Segment Start: Document section

That makes great sense, Alison, to have a private portal that uses the natural technology tools that people use in communications. Healthcare IS an information sharing business and a lot of time is wasted in that effort; not to mention errors with inaccurate communications.
Having professional social networks, if built right, could be a great fundamental tool for increased effectiveness.
It would be even better if the AMA would become the sponsored host - where there is a trusted channel and fully compliant with the data/privacy issues.
"However, I still believe that the major chunk of doctors' time should be spent in clinics and hospitals to physically examining the patients rather than online. Sometimes advice rendered on social media are not taken in right perspective by recipients. People with varied understanding interpret the messages according to their own understanding and IQ about a certain subject and may act upon it erroneously."
Same was the problem with that health care apps ...Though it was a brilliant initiative ever taken in the field of IT but usually fall short of expectations of the users when it comes to accuracy issues...the reason is the same i.e absence of one to one meeting feature in all these advancements.

Segment End: Document section

Using the information>
• A. In the comments on professional social networks for healthcare, who would it be even better to have as the sponsored host?
• B. Write out everything in the comments on healthcare social networks from "It would be" down to "the data/privacy issues.".
• C. Continue the comments on healthcare social networks from where they stop.

Segment Start: Data provided

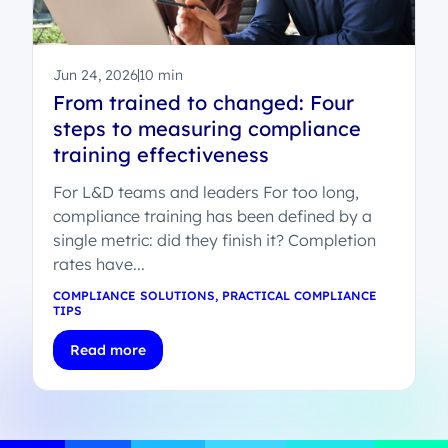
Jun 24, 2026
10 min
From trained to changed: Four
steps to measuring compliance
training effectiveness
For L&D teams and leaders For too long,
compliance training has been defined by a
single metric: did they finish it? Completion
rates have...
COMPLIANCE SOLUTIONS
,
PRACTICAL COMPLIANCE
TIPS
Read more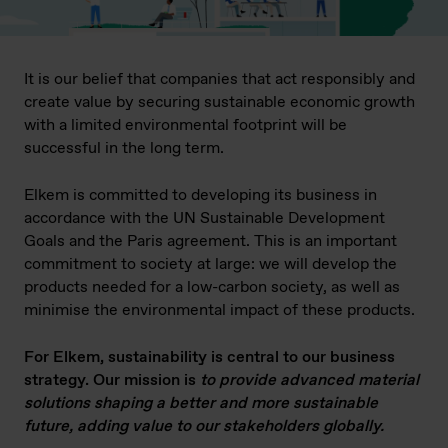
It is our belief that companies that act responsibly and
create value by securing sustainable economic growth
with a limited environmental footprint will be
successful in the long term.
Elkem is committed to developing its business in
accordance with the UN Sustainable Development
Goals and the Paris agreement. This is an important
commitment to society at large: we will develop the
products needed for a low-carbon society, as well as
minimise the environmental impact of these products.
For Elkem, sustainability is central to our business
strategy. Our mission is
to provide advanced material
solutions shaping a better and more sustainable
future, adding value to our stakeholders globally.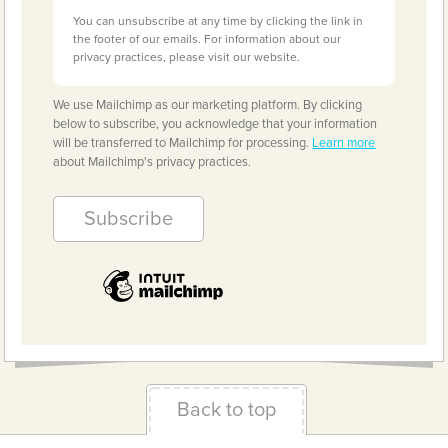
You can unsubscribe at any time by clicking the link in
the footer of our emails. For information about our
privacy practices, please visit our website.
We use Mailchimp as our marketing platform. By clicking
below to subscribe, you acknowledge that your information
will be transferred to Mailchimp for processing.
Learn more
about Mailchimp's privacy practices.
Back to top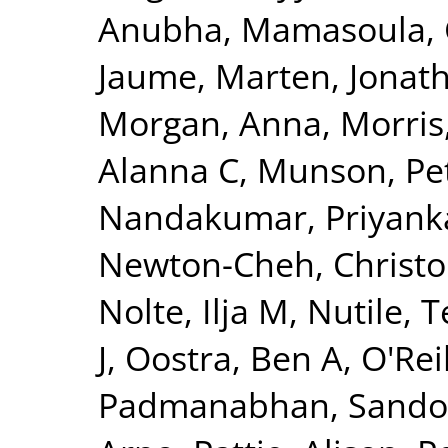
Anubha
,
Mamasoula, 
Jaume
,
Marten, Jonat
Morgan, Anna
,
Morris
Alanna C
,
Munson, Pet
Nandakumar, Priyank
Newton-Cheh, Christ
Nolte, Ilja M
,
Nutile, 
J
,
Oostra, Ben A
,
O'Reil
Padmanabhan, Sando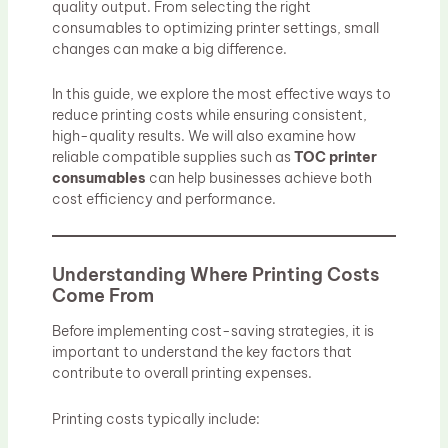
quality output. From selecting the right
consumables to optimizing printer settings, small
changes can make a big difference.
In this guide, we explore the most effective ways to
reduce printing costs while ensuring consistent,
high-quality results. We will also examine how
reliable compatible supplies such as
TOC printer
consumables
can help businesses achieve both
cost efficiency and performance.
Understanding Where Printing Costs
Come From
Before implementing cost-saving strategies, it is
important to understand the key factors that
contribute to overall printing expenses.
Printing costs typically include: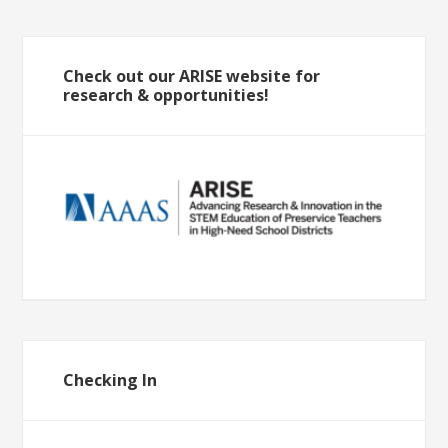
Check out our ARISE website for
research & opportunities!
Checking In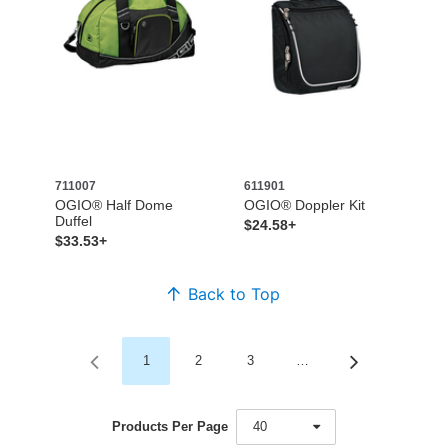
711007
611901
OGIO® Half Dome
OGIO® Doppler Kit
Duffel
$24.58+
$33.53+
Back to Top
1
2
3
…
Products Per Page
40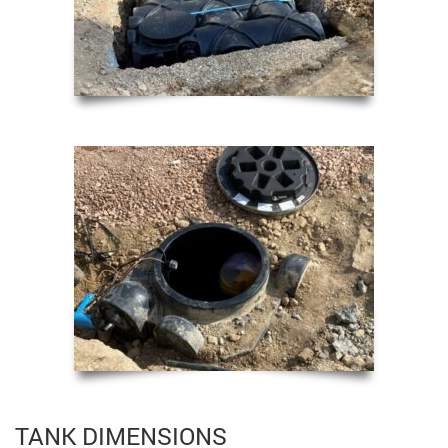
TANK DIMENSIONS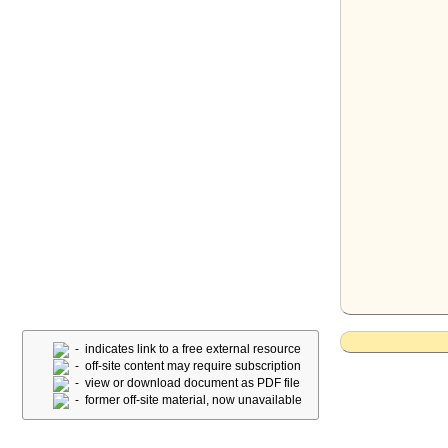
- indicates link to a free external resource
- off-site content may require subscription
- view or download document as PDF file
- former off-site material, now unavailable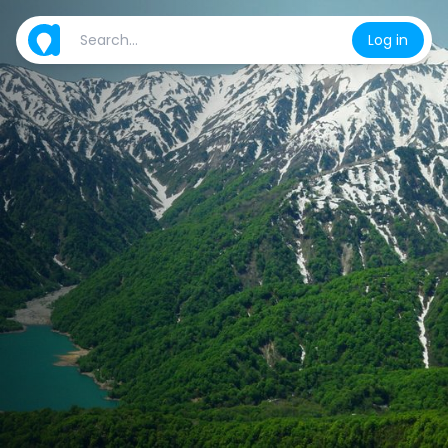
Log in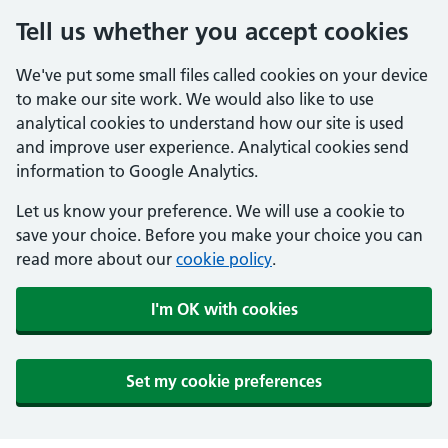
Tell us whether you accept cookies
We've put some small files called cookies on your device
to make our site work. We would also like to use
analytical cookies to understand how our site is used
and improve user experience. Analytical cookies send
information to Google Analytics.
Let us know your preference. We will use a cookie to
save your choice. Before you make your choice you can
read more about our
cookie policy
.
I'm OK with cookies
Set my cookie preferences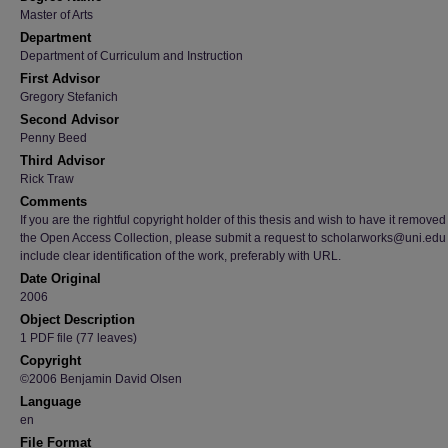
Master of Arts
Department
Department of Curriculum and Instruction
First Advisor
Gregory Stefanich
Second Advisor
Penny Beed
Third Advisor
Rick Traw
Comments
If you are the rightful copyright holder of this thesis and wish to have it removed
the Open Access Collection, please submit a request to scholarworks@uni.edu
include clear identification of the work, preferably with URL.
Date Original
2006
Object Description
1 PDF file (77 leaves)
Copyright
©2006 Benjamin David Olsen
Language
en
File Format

Segment End: Data provided
Segment Start: Data provided

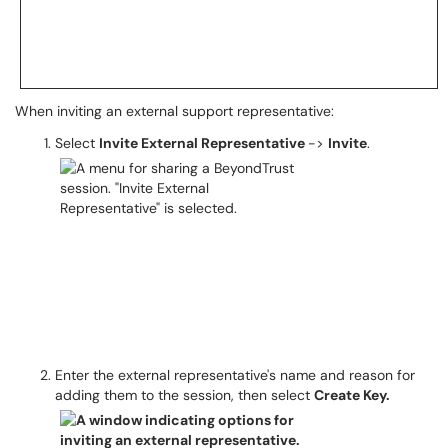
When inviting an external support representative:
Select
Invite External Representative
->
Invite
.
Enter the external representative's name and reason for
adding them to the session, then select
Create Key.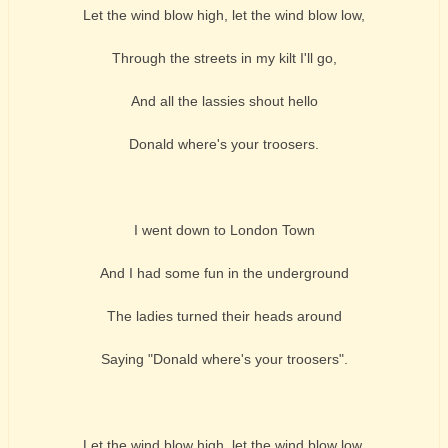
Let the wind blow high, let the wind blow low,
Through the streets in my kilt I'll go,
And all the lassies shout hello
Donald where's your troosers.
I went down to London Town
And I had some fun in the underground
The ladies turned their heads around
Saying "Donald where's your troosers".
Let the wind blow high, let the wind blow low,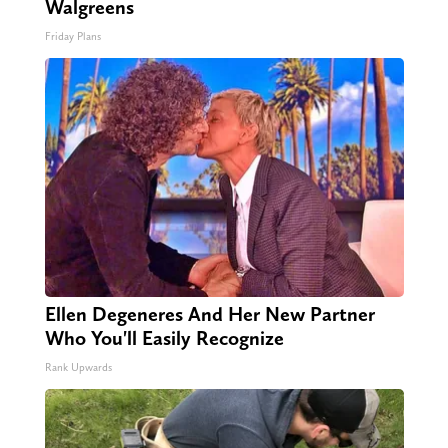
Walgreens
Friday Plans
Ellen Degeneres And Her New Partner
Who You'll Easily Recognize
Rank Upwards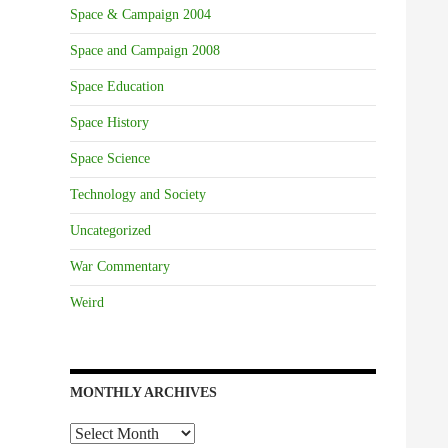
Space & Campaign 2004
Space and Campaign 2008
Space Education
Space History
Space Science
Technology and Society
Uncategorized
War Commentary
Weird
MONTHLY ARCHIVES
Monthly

Segment End: Data provided
Segment Start: Data provided

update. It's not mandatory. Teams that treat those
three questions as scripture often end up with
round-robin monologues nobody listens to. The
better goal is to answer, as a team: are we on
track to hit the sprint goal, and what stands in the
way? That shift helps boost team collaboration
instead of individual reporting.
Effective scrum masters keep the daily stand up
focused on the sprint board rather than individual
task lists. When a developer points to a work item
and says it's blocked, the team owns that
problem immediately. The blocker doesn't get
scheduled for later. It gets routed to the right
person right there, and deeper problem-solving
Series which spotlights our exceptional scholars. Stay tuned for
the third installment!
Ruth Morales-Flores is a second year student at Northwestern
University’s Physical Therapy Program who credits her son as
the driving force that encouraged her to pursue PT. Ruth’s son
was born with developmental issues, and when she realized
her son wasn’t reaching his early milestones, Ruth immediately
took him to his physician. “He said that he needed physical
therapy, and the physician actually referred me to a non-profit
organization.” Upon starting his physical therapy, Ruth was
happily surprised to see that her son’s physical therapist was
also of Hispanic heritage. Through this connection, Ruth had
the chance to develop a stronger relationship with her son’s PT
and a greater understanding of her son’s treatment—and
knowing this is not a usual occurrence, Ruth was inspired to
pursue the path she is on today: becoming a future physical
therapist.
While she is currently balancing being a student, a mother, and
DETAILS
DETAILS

Segment End: Data provided

Answers to each task>
• A. The AMA.

• B.
It would be even better if the AMA would become the sponsored host - where there is a trusted channel and fully compliant with the data/privacy issues.

• C.
I think it's a good idea and you could see the need for similar platforms for other industries, say financial, where multiple people are involved in taking care of the customer, but privacy is a major concern. It goes a step beyond existing enterprise social networks because of the HIPAA and European privacy standards and its tight ties to the healthcare community.
All users of this network are clinicians, so they're all doctors, nurses, or specialists, eliminating the use by regular citizens who would chime in with uninformed information. These clinicians are only discussing patient cases when they're involved in a particular person's care, I believe, so it's not a free-for-all but does make it easier for doctors and specialists to collaborate, something they do now without a dedicated social media platform. DocCom argues that a dedicated social media network gives clinicians the privacy and security to discuss cases in small, related groups, and that's something they can't easily do now via phone, fax, or pager.
Social networks are making inroads to everybody's personal lives. It's a pleasant concept to utilize this forum by the healthcare professionals to serve the humanity. However, I still believe that the major chunk of doctors' time should be spent in clinics and hospitals to physically examining the patients rather than online. Sometimes advice rendered on social media are not taken in right perspective by recipients. People with varied understanding interpret the messages according to their own understanding and IQ about a certain subject and may act upon it erroneously. Moreover, much of the issues could not be discussed due to associated privacy issues with patients. Nevertheless, social media can and would play a significant role in this very domain for the better understanding and education of people about healthcare issues through social media.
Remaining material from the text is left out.